# Maus geht nicht mehr!(maus von MEDION)



## Ischa4kow (20. November 2005)

Hi Leute,hab ein dringendes problem wozu ich gerne eine Antwort hätte da ich grad HILFLOS bin  ! Musste den ganze weg bis ins forum mit der tastatur ^^ weil meine maus eventuell spinnt . 

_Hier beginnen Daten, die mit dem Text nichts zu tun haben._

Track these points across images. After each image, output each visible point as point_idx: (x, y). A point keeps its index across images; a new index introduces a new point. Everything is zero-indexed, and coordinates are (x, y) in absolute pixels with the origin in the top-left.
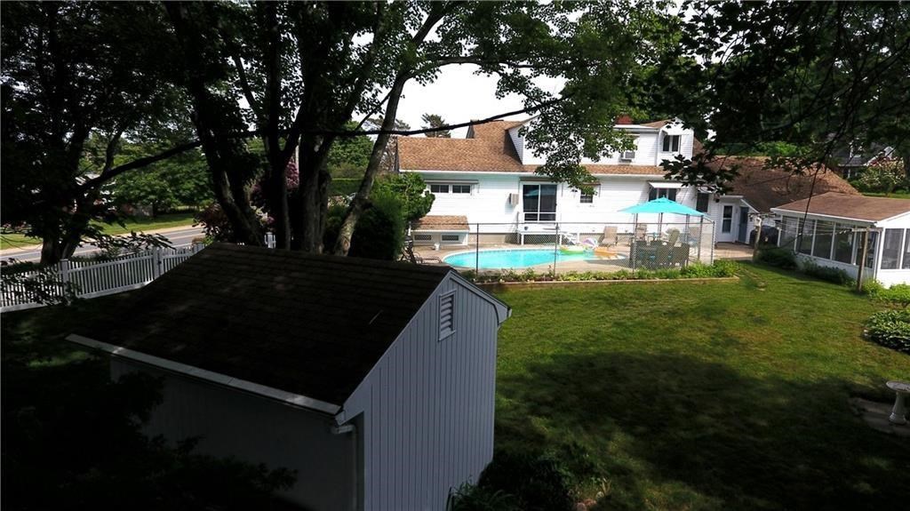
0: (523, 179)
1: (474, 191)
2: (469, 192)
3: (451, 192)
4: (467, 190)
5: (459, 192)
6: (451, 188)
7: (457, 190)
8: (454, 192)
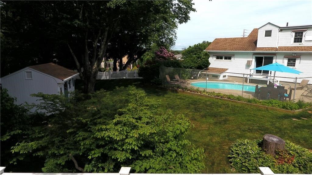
0: (254, 54)
1: (232, 59)
2: (231, 59)
3: (223, 59)
4: (230, 58)
5: (227, 59)
6: (224, 57)
7: (226, 58)
8: (225, 59)
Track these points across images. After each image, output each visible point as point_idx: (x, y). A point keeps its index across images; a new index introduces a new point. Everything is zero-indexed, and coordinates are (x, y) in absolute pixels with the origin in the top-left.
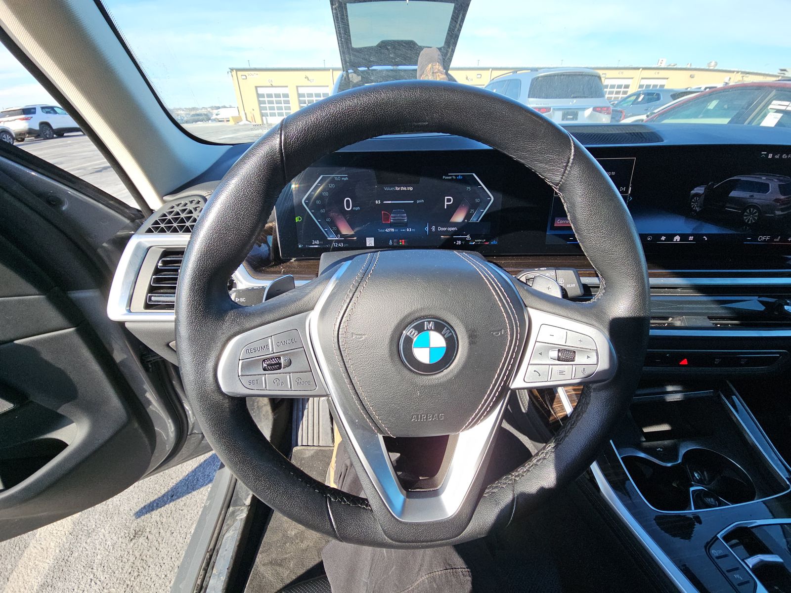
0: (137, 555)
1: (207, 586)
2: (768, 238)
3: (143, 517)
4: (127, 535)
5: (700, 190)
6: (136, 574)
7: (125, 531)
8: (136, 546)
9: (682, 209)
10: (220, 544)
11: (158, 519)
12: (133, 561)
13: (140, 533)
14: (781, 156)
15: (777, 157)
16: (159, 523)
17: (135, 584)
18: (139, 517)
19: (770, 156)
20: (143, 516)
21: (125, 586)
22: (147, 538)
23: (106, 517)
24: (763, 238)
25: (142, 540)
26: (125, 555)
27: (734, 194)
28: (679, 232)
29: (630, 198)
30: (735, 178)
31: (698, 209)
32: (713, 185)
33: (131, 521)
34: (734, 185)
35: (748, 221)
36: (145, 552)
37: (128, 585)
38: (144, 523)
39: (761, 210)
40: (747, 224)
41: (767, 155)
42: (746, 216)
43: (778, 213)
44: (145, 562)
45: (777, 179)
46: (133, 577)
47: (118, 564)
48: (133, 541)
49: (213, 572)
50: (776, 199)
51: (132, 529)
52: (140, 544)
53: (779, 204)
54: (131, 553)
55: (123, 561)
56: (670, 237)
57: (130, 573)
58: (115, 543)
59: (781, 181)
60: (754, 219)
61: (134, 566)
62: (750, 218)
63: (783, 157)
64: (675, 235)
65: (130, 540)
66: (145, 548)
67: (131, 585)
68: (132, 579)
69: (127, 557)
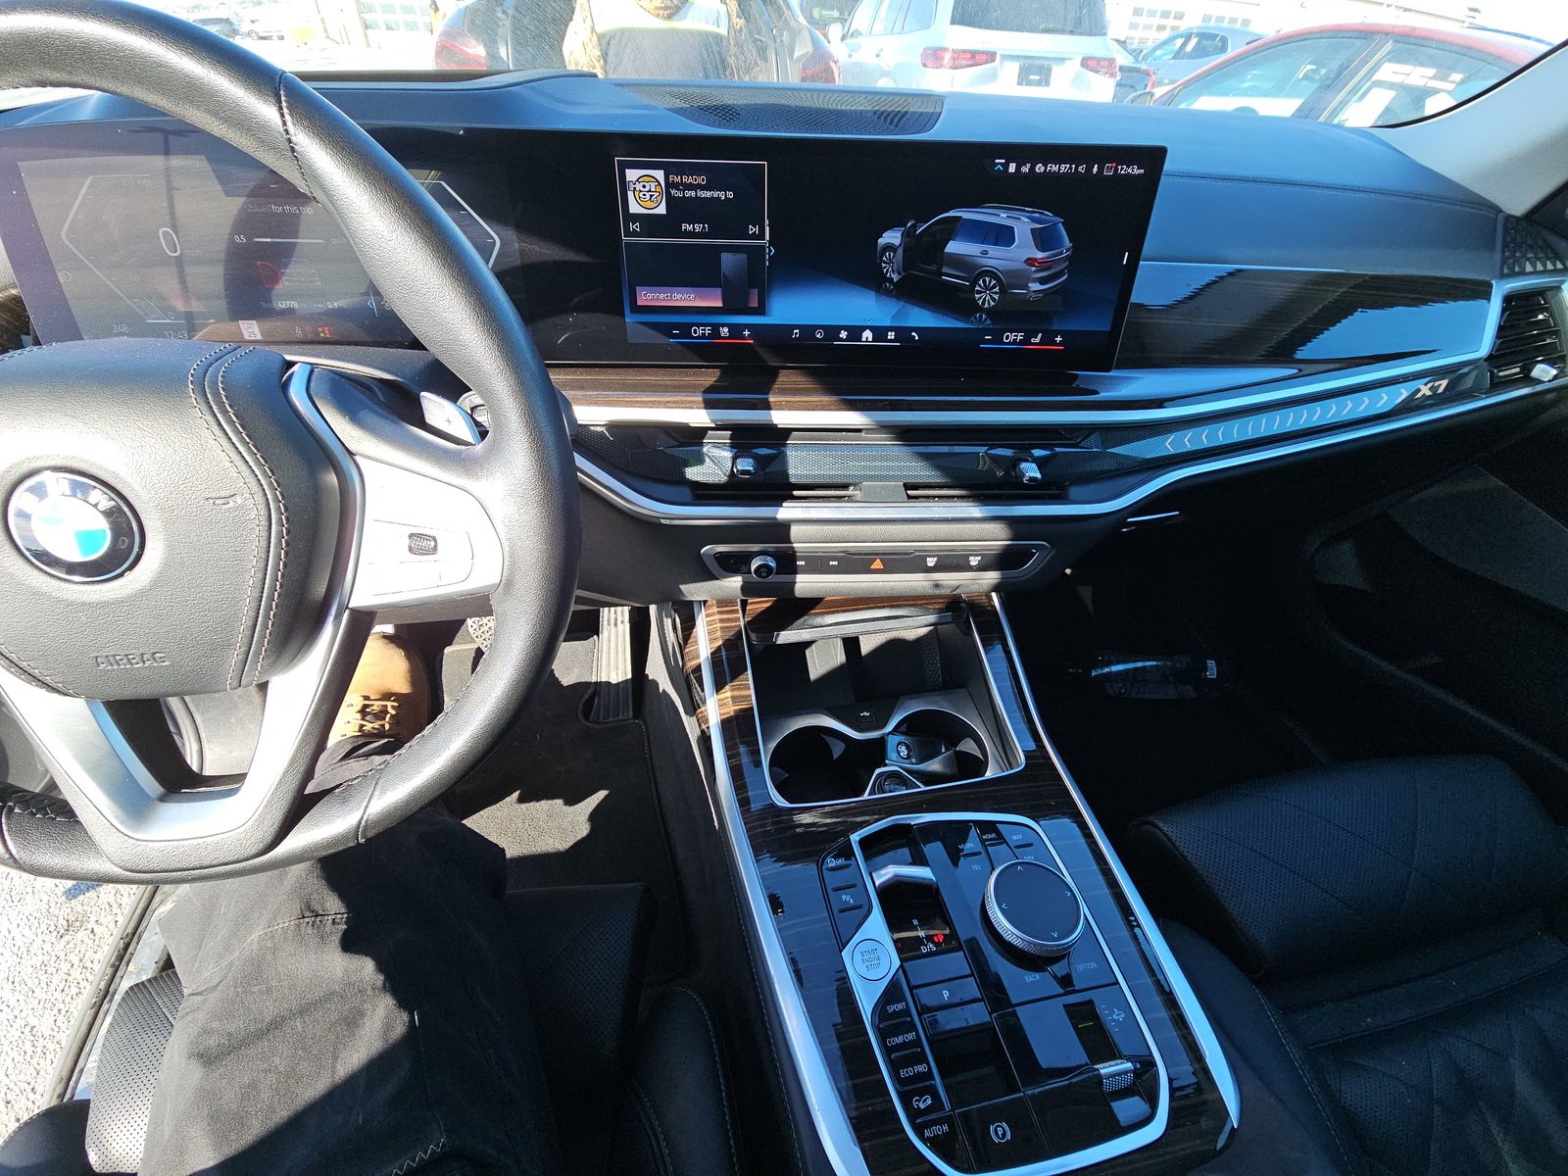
0: (75, 960)
1: (116, 990)
2: (1020, 337)
3: (81, 898)
4: (52, 928)
5: (892, 237)
6: (74, 991)
7: (49, 922)
8: (71, 945)
9: (866, 274)
10: (145, 925)
11: (112, 900)
12: (67, 972)
13: (78, 924)
14: (1032, 169)
15: (1025, 169)
16: (115, 906)
17: (72, 1007)
18: (75, 897)
19: (1012, 168)
20: (82, 896)
21: (55, 1011)
22: (92, 931)
23: (10, 901)
24: (1012, 337)
25: (81, 935)
26: (52, 962)
27: (953, 247)
28: (868, 324)
29: (770, 251)
30: (951, 214)
31: (896, 278)
32: (914, 227)
33: (59, 905)
34: (952, 229)
35: (983, 303)
36: (90, 955)
37: (59, 1011)
38: (85, 908)
39: (1005, 281)
40: (981, 309)
41: (1006, 166)
42: (979, 292)
43: (1035, 286)
44: (90, 970)
45: (1029, 218)
46: (70, 996)
47: (39, 976)
48: (66, 938)
49: (129, 968)
50: (1029, 259)
51: (60, 919)
52: (79, 942)
53: (1034, 269)
54: (62, 957)
55: (49, 972)
56: (855, 332)
57: (63, 991)
58: (31, 943)
59: (1034, 220)
60: (994, 300)
61: (69, 978)
62: (987, 299)
63: (1037, 170)
64: (864, 328)
65: (59, 936)
66: (88, 948)
67: (67, 1009)
68: (68, 999)
69: (56, 965)
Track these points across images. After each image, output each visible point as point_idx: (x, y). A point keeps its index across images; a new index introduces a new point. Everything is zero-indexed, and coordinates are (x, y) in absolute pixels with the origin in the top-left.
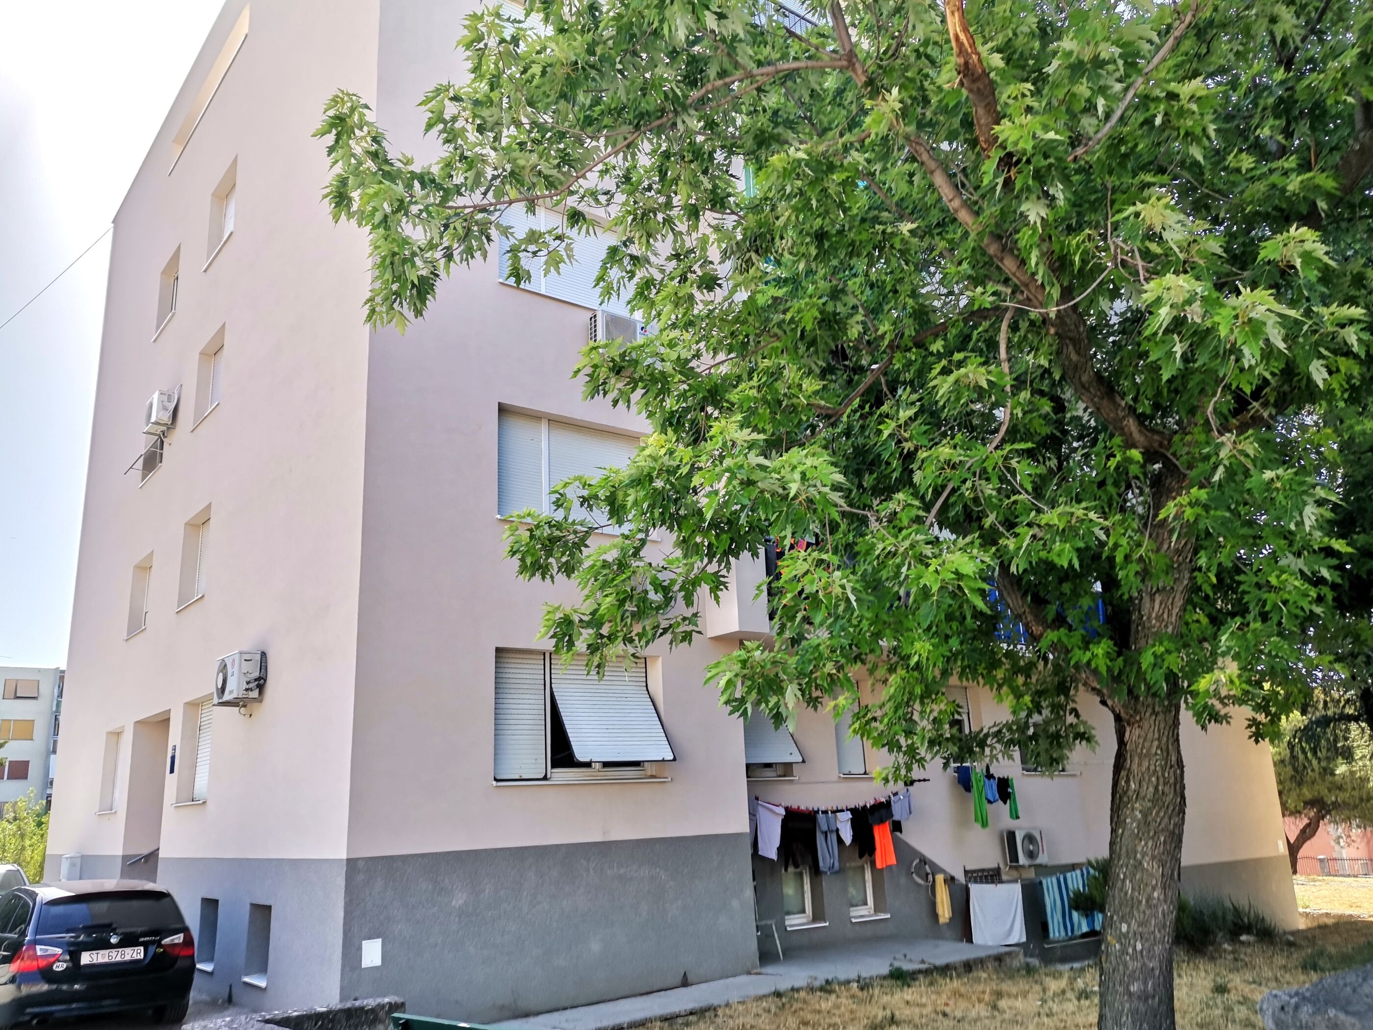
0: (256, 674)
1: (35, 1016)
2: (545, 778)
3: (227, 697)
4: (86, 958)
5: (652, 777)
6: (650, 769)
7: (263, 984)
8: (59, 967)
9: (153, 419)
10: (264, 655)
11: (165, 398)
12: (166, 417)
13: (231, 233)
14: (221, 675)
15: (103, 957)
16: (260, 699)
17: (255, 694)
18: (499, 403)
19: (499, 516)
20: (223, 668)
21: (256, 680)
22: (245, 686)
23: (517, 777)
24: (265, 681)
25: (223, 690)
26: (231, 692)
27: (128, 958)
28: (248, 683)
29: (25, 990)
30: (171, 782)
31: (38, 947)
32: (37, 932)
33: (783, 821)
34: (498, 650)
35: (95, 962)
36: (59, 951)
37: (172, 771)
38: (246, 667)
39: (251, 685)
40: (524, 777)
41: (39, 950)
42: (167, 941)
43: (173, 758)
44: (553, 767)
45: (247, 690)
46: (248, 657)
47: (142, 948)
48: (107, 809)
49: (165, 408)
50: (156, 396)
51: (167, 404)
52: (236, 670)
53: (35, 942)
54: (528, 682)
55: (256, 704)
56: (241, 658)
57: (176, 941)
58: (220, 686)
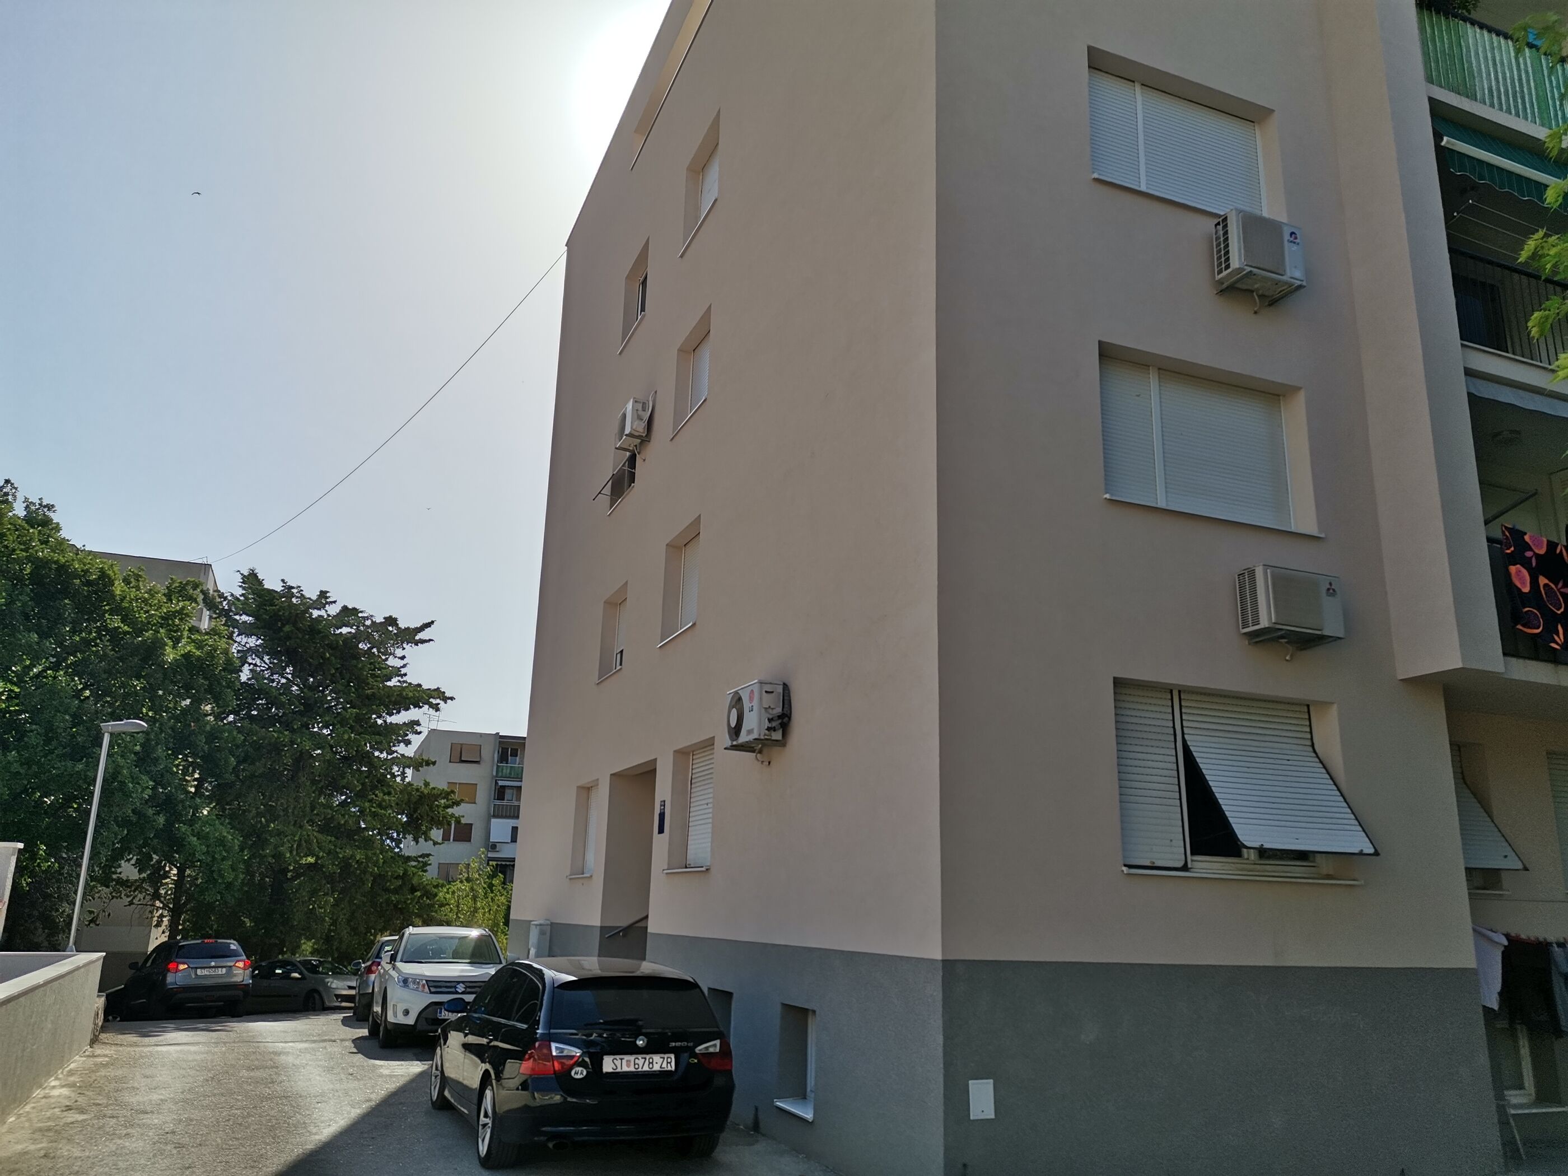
0: (779, 710)
1: (553, 1136)
2: (1185, 868)
3: (744, 738)
4: (609, 1064)
5: (1329, 877)
6: (1325, 866)
7: (809, 1116)
8: (579, 1073)
9: (627, 431)
10: (785, 686)
11: (640, 406)
12: (641, 428)
13: (716, 200)
14: (734, 712)
15: (628, 1066)
16: (782, 743)
17: (777, 736)
18: (1100, 343)
19: (1107, 496)
20: (737, 701)
21: (779, 717)
22: (767, 724)
23: (1148, 864)
24: (790, 718)
25: (736, 731)
26: (750, 732)
27: (656, 1067)
28: (770, 720)
29: (541, 1099)
30: (660, 845)
31: (554, 1045)
32: (551, 1024)
33: (1503, 953)
34: (1119, 683)
35: (619, 1070)
36: (577, 1052)
37: (661, 830)
38: (768, 700)
39: (774, 724)
40: (1158, 863)
41: (555, 1048)
42: (700, 1049)
43: (662, 816)
44: (1192, 854)
45: (769, 729)
46: (768, 688)
47: (673, 1056)
48: (578, 873)
49: (640, 418)
50: (630, 406)
51: (640, 413)
52: (755, 703)
53: (549, 1038)
54: (1154, 729)
55: (776, 749)
56: (761, 689)
57: (711, 1050)
58: (733, 724)
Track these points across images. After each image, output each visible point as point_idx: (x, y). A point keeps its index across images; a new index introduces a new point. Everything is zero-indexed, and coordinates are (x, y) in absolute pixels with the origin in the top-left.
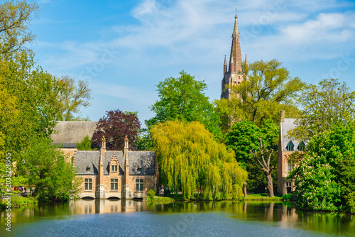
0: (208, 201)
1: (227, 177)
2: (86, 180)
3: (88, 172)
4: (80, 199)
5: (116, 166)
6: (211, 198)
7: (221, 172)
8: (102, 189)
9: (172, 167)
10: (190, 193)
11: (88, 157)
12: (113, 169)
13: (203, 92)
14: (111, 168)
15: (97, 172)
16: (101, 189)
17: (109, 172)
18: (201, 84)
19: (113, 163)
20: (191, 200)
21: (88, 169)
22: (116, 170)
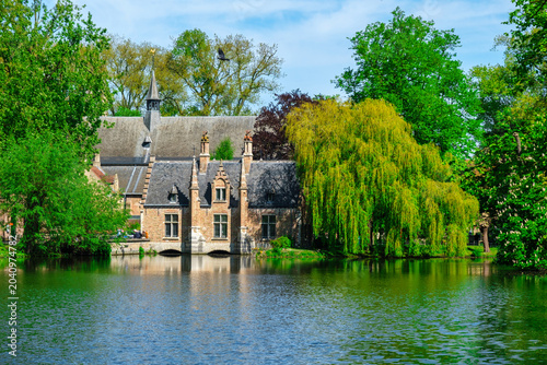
0: (393, 258)
1: (433, 210)
2: (168, 217)
3: (173, 203)
4: (155, 253)
5: (224, 190)
6: (399, 253)
7: (421, 201)
8: (196, 235)
9: (321, 190)
10: (356, 242)
11: (175, 172)
12: (219, 197)
13: (452, 53)
14: (214, 193)
15: (185, 202)
16: (193, 234)
17: (209, 201)
18: (447, 36)
19: (218, 184)
20: (361, 257)
21: (171, 196)
22: (224, 198)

Meine maus ist von MEDION (vom derzeitigen ALDI-PC) und ich kann nix mehr mit der machen. War am Serious sam 2 zocken und plötzlich hing sich die maus auf....is ne funkmaus genauso wie die tastatur..jedenfalls hab ich schon alles versucht,das knöpfchen da unter der maus gedrückt und auch am receiver schon alles ausprobiert.... Aber NIX klappt!!! EINMAL hats geklappt und dann ging die maus wieder....aber nur so lang bis ich einmal geklickt hab .....   Könnt ihr mir helfen??? bitte so schnell wie möglich will noch was machen am PC


----------



## Nurgler (20. November 2005)

Ischa4kow am 20.11.2005 19:32 schrieb:
			
		

> Hi Leute,hab ein dringendes problem wozu ich gerne eine Antwort hätte da ich grad HILFLOS bin  ! Musste den ganze weg bis ins forum mit der tastatur ^^ weil meine maus eventuell spinnt .
> 
> Meine maus ist von MEDION (vom derzeitigen ALDI-PC) und ich kann nix mehr mit der machen. War am Serious sam 2 zocken und plötzlich hing sich die maus auf....is ne funkmaus genauso wie die tastatur..jedenfalls hab ich schon alles versucht,das knöpfchen da unter der maus gedrückt und auch am receiver schon alles ausprobiert.... Aber NIX klappt!!! EINMAL hats geklappt und dann ging die maus wieder....aber nur so lang bis ich einmal geklickt hab .....   Könnt ihr mir helfen??? bitte so schnell wie möglich will noch was machen am PC



Batterie alle?


----------



## TheChicky (20. November 2005)

Ischa4kow am 20.11.2005 19:32 schrieb:
			
		

> Hi Leute,hab ein dringendes problem wozu ich gerne eine Antwort hätte da ich grad HILFLOS bin  ! Musste den ganze weg bis ins forum mit der tastatur ^^ weil meine maus eventuell spinnt .
> 
> Meine maus ist von MEDION (vom derzeitigen ALDI-PC) und ich kann nix mehr mit der machen. War am Serious sam 2 zocken und plötzlich hing sich die maus auf....is ne funkmaus genauso wie die tastatur..jedenfalls hab ich schon alles versucht,das knöpfchen da unter der maus gedrückt und auch am receiver schon alles ausprobiert.... Aber NIX klappt!!! EINMAL hats geklappt und dann ging die maus wieder....aber nur so lang bis ich einmal geklickt hab .....   Könnt ihr mir helfen??? bitte so schnell wie möglich will noch was machen am PC



Vielleicht sind einfach nur die Batterien leer..?
Vielleicht solltest du auch einfach nur mal neu die Frequenz zwischen Maus und Empfangsgerät abstimmen, aber ich schätze mal, das hast du schon probiert. PC neu booten bringt auch nix?


----------



## Ischa4kow (20. November 2005)

Nurgler am 20.11.2005 19:38 schrieb:
			
		

> Ischa4kow am 20.11.2005 19:32 schrieb:
> 
> 
> 
> ...


----------



## Ischa4kow (20. November 2005)

juhu habs hinbekommen einfach ma paar mal probiert irgendwann gings doch mit den knöpfchen


----------